Genus of flowering plants

Koelreuteria /kɛlrᵿˈtɪəriə/, also known as chinese lantern tree, is a genus of three species of flowering plants in the family Sapindaceae, native to southern and eastern Asia, as well as the island of Fiji. Many fossil species are also known, suggesting that this genus had a wider range in the past.

==Description==

They are medium-sized deciduous trees growing to 10–20 m tall, with spirally arranged pinnate or bipinnate leaves. The flowers are small and yellow, produced in large branched panicles 20–50 cm long. The fruit is a three-lobed inflated papery capsule 3–6 cm long, containing several hard nut-like seeds 5–10 mm diameter.

==Taxonomy==
The first Koelreuteria taxonomy was published by Erik Laxmann in 1772. The type species is Koelreuteria paniculata Laxm.

=== Evolution ===
Fossil remains of Koelreuteria are known from the Early Eocene of North America and the Pliocene of Europe, suggesting that they originally had a circumboreal distribution. Climactic changes led to their extirpation from North America after the Eocene and in Europe after the Neogene, leaving only the East Asian species.

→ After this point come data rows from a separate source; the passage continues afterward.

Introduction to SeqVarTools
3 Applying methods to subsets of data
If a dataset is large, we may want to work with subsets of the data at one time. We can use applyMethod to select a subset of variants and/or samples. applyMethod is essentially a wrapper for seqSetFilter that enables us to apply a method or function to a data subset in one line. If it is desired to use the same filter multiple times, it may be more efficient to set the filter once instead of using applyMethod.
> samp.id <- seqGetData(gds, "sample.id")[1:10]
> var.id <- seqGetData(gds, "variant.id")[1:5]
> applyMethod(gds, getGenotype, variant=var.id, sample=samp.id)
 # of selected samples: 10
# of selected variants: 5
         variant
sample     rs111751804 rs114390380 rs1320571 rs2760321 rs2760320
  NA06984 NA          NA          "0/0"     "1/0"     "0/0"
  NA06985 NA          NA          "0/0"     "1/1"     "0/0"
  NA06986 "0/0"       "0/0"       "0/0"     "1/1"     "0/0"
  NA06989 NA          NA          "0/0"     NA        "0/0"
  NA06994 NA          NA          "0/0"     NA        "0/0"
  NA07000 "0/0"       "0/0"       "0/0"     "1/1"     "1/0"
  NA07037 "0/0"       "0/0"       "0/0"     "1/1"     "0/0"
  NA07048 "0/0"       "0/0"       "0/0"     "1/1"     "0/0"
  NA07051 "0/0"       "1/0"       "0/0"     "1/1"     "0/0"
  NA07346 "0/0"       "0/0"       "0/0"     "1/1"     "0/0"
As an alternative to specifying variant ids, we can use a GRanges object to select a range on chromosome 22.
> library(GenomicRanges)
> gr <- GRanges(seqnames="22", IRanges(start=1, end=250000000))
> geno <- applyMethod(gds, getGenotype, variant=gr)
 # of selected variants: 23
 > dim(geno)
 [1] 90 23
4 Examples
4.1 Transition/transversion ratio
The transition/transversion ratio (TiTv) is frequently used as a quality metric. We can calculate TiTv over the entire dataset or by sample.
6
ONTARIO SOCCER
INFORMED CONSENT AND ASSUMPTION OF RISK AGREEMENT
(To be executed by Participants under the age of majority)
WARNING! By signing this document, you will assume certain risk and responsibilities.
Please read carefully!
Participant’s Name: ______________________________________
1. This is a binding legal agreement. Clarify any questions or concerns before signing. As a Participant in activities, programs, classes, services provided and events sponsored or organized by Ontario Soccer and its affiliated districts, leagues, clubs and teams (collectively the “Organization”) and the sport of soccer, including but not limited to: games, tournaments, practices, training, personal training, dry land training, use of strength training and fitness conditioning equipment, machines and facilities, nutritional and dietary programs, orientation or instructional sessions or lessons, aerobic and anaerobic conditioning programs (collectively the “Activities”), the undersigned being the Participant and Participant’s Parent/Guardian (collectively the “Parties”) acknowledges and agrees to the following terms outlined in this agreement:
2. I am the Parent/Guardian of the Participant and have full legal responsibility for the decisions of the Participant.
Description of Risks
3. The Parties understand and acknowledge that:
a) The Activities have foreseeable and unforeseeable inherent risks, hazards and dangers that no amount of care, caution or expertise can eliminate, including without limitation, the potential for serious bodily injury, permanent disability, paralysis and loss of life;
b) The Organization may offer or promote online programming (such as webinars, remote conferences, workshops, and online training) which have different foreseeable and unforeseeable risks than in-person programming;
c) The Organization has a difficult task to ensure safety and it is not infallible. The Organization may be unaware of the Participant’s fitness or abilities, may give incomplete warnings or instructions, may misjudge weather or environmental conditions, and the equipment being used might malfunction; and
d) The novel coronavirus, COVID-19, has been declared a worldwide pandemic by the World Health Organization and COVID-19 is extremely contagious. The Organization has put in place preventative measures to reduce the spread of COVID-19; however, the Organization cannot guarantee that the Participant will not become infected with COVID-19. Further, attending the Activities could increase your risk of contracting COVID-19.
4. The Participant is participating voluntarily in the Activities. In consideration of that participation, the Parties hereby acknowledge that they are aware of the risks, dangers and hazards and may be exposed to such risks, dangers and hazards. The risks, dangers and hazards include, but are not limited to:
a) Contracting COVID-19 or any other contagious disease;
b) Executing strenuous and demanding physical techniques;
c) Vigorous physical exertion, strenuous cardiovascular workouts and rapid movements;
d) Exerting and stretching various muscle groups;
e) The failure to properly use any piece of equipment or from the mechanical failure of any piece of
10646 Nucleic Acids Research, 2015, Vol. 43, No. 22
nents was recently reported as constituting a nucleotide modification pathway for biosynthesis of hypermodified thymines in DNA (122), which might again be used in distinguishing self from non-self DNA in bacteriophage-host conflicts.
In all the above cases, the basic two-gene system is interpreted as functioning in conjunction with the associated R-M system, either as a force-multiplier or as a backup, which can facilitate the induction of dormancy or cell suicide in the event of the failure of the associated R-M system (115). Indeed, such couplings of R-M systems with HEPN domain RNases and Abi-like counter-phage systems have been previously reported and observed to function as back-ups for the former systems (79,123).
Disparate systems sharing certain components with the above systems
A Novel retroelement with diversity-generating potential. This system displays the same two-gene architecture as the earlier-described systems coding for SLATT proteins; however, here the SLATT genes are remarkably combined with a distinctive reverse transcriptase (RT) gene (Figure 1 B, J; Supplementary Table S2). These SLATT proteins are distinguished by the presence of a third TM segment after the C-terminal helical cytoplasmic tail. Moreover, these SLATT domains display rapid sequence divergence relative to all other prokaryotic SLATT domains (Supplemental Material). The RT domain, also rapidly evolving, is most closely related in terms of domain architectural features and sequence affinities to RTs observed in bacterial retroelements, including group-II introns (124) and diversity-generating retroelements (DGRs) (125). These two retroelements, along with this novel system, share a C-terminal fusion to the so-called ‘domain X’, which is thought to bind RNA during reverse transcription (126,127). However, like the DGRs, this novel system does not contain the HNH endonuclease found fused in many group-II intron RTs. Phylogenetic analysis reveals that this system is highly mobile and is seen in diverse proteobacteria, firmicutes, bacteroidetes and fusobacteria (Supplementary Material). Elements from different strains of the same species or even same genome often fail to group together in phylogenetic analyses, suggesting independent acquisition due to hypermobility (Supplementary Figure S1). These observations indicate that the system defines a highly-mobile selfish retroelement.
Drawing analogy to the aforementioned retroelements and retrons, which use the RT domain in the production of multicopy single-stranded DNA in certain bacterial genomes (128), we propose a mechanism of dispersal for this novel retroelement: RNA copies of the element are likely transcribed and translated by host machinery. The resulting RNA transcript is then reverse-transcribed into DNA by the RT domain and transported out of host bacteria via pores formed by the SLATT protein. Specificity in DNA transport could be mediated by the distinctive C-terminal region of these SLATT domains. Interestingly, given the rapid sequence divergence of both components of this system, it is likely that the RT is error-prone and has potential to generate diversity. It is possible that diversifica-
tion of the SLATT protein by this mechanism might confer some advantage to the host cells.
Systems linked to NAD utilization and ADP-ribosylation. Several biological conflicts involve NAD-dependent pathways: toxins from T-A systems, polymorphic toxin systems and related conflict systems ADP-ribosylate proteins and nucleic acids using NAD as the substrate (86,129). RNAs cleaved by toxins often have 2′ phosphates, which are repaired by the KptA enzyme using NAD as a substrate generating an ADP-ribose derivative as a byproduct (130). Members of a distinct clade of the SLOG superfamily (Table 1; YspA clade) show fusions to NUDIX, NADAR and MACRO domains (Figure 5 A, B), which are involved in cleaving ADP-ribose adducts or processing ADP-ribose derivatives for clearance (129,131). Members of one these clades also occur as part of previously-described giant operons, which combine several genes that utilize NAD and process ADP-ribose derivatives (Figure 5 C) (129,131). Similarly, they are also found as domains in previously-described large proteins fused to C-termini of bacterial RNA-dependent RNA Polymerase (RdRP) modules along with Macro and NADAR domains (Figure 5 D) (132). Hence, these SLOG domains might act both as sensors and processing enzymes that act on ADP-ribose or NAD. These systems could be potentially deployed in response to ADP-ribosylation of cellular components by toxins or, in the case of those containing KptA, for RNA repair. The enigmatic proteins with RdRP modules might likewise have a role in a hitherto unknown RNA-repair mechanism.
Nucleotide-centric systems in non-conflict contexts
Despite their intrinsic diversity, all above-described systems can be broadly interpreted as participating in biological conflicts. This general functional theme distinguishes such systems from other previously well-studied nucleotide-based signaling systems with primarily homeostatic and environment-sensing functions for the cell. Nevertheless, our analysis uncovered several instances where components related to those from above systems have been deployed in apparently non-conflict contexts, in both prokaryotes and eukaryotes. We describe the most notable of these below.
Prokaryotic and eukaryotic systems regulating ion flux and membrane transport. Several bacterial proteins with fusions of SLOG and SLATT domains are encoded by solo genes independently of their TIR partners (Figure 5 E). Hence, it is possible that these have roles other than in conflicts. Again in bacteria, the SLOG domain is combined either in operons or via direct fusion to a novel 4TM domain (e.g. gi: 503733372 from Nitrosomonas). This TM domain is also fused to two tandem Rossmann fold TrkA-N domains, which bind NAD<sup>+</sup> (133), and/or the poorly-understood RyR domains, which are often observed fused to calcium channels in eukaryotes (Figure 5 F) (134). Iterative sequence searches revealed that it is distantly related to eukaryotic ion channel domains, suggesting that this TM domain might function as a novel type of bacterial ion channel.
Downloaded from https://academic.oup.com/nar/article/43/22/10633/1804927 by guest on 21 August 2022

K. elegans arrived to Fiji and Taiwan via long-distance dispersal.

===Species===
The genus has three accepted species:
- Koelreuteria bipinnata Franch. (Chinese flame tree)
- Koelreuteria elegans (Seem.) A.C.Sm. (Taiwanese goldenrain tree)
- Koelreuteria paniculata Laxm. (goldenrain tree)
The following fossil species are also known:

- †Koelreuteria allenii (Lesq.) W. N. Edwards (early to late Eocene of the western United States)
- †Koelreuteria dilcheri Qi Wang, Manchester, H.-J. Gregor, S. Shen et Z. Y. Li (Eocene of the western United States)
- †Koelreuteria kvacekii Chen et al (early-mid Eocene of the Tibetan Plateau, China)
- †Koelreuteria lunpolaensis Jiang et al (Oligocene of Tibetan Plateau, China)
- †Koelreuteria macroptera (Kováts) W. N. Edwards (late Oligocene to early Pliocene of Europe)
- †Koelreuteria miointegrifoliola Hu et R. W. Chaney (Miocene of eastern Asia)
- †Koelreuteria quasipaniculata Li et al (Miocene of the Tibetan Plateau, China)
- †Koelreuteria taoana Qi Wang, Manchester, H.-J. Gregor, S. Shen et Z. Y. Li (Eocene of northeastern China and eastern Russia)
- †Koelreuteria yuanmouensis Li, Yin, Mehrotra et Cheng (Pliocene of China)

==Etymology==
The genus was named after Joseph Gottlieb Kölreuter (1733-1806), from Karlsruhe, Germany, by Erich Laxmann.

==Uses==

Koelreuteria are commonly used as focal points in landscape design in regions where they thrive.

In some areas, notably parts of eastern North America, they have become invasive species.